The campsite at Durness was in a stunning situation overlooking Sango Bay.  At last it had stopped raining and lots of people were enjoying the beach.  Most were swimming and surfing wearing wet suits although there were a couple of girls (from Czech Republic) who were swimming in bikinis (no photo provided!)

Sango Bay

Our Campsite Overlooking The Beaches

Ullapool to Durness

We returned from Stornoway on the ferry to Ullapool and then headed north along the coast road towards Durness. The road often narrowed to single track with passing bays but the traffic was light and, in spite of the occasional rain shower we enjoyed a beautiful drive. 

The Outer Hebrides

Stornoway is the Blue Dot

The Outer Hebrides was a chain of about two hundred islands lying in the Atlantic Ocean to the west of Scotland.  They stretched for 130 miles from the north at the Butt of Lewis to the south at Barra Head.  The ferry journey from Ullapool to Stornoway took just over two hours.

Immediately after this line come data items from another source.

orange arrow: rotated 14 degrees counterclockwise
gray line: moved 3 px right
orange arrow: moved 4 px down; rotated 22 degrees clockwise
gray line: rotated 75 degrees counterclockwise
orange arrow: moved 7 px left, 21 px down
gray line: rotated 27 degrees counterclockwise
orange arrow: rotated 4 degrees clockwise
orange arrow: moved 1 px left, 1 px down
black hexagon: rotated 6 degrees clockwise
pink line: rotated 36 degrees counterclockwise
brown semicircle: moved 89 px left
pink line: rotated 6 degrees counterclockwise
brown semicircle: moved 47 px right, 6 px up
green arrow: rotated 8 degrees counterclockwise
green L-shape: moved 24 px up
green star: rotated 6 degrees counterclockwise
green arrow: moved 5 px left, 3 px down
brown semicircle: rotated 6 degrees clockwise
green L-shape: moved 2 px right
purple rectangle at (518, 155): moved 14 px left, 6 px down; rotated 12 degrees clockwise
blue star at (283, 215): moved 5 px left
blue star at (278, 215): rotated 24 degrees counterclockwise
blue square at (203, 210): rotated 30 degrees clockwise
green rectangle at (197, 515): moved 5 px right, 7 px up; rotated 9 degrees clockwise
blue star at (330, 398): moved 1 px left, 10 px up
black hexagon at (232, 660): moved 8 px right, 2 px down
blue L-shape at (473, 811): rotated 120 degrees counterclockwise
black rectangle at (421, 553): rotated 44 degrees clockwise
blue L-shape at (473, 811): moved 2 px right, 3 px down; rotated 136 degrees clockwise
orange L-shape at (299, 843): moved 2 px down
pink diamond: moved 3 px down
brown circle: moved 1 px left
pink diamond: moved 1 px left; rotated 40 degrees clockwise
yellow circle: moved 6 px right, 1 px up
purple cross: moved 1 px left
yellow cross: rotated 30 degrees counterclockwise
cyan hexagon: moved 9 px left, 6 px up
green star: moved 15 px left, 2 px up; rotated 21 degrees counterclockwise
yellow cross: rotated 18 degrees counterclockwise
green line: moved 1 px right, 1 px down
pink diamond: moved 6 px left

Our campsite was just outside Stornoway and the next morning we drove south to the Isle Of Harris – home of Harris Tweed – didn’t buy anything.  There were few trees and the terrain was grassy peat bogs surrounding hundreds of small lochs. We saw lots of sheep and even a few cattle and, had the sun been shining, the scenery would have been beautiful in a wild way.  Everywhere were thick carpets of wild flowers bright against the greens of the grasses, interrupted by huge granite boulders scattered over the landscape. The colours were rich and varied, even on that dull day.

We returned to Stornoway for lunch before driving north to the lighthouse at the Butt of Lewis, reportedly the windiest coast in the UK.  The day’s drive was little more than a hundred miles, we kept to the main roads and the route had very little traffic – although a large proportion of these vehicles were other motor homes.